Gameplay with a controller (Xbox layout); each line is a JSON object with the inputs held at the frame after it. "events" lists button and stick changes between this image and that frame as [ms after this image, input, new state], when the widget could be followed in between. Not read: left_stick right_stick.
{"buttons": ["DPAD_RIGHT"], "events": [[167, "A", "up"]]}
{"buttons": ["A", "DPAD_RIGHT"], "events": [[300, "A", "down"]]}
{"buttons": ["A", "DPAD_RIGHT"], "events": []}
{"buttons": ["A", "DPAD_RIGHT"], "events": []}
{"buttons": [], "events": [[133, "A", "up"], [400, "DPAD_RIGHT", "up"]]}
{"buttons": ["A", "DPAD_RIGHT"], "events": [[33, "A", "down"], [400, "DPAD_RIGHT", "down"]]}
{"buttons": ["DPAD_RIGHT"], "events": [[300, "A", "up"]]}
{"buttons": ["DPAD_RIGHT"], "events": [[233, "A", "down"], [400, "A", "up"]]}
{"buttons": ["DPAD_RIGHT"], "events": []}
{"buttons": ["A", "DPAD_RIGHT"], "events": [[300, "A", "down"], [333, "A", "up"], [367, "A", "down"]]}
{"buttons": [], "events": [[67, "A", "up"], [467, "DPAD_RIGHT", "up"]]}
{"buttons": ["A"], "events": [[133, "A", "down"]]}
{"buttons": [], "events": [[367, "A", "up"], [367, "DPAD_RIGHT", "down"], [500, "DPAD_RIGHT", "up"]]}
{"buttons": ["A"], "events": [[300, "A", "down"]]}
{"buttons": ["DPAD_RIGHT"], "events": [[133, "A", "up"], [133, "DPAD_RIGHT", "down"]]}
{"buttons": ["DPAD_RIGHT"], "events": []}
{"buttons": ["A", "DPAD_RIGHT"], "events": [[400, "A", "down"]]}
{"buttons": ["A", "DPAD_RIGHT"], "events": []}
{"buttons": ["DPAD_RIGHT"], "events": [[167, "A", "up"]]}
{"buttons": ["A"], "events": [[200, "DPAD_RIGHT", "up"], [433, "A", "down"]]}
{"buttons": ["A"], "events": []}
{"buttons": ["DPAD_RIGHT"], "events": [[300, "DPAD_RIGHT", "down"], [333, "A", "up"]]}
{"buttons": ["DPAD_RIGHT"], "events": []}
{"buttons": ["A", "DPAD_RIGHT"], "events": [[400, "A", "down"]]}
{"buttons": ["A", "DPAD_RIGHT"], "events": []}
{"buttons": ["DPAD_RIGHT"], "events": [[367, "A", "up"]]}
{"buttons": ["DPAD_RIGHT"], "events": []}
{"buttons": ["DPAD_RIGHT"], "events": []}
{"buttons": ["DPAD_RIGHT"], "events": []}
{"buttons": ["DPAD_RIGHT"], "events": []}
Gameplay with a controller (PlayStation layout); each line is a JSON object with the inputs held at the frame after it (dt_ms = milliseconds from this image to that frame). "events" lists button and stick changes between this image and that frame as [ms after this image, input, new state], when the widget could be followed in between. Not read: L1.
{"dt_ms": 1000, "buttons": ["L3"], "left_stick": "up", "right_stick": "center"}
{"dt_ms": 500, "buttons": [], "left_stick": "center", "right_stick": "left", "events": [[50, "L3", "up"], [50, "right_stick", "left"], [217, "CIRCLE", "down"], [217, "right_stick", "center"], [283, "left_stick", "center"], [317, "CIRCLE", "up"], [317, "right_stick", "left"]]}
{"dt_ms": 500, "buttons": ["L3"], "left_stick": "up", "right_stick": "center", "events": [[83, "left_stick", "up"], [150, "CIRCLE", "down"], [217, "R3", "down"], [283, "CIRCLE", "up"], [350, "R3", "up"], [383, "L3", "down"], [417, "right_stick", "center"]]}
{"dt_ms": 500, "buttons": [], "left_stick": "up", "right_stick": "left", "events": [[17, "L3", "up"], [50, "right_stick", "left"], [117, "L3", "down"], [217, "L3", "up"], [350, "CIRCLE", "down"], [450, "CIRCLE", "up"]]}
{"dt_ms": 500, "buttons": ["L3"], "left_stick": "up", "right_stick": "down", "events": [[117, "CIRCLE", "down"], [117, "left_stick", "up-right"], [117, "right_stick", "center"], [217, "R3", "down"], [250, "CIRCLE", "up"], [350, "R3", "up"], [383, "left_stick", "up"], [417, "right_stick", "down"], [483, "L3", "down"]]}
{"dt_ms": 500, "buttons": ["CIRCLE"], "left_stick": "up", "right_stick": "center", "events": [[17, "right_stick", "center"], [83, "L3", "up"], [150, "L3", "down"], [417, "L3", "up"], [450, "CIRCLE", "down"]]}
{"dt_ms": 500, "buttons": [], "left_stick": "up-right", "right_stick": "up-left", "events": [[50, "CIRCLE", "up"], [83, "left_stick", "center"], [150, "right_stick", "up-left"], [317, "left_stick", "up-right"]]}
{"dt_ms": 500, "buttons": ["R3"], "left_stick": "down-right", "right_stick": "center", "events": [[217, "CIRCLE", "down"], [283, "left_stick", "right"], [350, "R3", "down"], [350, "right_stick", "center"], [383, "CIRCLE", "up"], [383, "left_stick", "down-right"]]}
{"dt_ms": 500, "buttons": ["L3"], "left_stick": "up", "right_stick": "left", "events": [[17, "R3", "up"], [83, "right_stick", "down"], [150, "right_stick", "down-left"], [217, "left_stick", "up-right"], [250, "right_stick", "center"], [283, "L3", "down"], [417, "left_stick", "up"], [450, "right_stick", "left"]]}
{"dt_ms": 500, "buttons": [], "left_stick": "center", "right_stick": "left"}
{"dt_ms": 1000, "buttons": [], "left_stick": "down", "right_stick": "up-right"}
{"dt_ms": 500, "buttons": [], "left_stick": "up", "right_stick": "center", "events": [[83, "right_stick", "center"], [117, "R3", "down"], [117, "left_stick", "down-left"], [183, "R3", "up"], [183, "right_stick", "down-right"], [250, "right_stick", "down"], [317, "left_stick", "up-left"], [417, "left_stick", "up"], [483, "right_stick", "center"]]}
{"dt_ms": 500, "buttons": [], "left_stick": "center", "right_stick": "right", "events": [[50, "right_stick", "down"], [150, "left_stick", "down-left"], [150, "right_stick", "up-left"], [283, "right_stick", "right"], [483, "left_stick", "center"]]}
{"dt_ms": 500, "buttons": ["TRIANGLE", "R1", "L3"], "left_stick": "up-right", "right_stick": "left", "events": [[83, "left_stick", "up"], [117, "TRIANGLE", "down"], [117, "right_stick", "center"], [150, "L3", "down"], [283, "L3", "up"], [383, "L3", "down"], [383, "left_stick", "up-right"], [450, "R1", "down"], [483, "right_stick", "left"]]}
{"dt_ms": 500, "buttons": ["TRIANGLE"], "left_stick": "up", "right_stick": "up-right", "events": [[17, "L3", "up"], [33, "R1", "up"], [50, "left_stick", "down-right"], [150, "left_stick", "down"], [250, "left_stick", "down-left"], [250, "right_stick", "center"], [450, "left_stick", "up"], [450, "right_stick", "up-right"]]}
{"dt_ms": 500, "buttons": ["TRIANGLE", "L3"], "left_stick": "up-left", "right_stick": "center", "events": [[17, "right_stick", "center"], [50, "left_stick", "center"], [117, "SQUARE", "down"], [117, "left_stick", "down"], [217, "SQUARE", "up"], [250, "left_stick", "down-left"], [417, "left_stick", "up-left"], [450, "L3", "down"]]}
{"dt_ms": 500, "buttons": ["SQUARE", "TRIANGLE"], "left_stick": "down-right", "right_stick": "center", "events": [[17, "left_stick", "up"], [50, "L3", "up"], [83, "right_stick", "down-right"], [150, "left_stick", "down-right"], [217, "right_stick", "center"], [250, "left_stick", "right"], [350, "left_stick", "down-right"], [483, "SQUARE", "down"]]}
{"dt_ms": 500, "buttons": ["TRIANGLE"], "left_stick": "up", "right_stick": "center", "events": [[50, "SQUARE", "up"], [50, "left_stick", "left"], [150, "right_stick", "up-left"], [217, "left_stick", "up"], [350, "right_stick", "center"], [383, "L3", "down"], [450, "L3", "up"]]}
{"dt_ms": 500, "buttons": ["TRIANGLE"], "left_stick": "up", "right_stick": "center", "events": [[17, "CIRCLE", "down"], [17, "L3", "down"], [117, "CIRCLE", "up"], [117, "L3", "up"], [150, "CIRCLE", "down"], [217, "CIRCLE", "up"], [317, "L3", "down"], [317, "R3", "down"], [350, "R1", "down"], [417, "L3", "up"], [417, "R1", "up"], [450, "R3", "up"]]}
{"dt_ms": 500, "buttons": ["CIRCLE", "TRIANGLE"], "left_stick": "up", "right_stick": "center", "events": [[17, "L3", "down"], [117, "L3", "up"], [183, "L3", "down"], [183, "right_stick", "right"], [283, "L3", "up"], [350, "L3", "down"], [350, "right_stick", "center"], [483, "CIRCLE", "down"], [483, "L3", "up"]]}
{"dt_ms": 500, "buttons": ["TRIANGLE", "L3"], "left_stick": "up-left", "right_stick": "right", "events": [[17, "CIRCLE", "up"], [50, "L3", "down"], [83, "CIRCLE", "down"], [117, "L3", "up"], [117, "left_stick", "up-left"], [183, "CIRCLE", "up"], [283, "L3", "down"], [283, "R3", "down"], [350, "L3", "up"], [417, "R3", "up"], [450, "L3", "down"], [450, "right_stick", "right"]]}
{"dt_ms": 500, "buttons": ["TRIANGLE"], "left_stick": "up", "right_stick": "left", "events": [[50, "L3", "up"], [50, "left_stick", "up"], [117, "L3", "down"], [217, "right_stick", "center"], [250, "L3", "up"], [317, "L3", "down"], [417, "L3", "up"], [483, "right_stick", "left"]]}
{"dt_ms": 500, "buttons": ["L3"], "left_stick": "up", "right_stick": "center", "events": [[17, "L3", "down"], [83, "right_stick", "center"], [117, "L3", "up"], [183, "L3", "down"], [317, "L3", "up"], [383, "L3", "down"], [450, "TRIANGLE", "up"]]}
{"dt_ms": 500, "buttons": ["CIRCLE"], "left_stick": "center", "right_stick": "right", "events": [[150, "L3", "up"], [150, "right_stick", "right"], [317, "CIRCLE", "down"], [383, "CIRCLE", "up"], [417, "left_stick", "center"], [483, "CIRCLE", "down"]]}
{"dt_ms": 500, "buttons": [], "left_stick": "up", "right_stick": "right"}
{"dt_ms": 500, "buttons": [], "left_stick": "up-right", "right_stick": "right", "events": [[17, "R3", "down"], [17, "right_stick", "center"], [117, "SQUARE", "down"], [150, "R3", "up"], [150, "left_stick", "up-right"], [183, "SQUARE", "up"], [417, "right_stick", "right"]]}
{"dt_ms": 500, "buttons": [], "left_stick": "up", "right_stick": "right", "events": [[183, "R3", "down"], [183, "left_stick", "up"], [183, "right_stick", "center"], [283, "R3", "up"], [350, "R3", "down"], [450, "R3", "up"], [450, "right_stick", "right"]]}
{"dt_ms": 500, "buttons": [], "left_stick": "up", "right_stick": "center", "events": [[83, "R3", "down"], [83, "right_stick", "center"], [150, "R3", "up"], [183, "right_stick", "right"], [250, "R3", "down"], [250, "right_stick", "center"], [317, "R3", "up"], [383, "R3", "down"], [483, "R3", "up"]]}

####################

_What the exercise asks_
Wherever a line in the data above holds the word "input", copy that line.

_Task answer_
Gameplay with a controller (Xbox layout); each line is a JSON object with the inputs held at the frame after it. "events" lists button and stick changes between this image and that frame as [ms after this image, input, new state], when the widget could be followed in between. Not read: left_stick right_stick.
Gameplay with a controller (PlayStation layout); each line is a JSON object with the inputs held at the frame after it (dt_ms = milliseconds from this image to that frame). "events" lists button and stick changes between this image and that frame as [ms after this image, input, new state], when the widget could be followed in between. Not read: L1.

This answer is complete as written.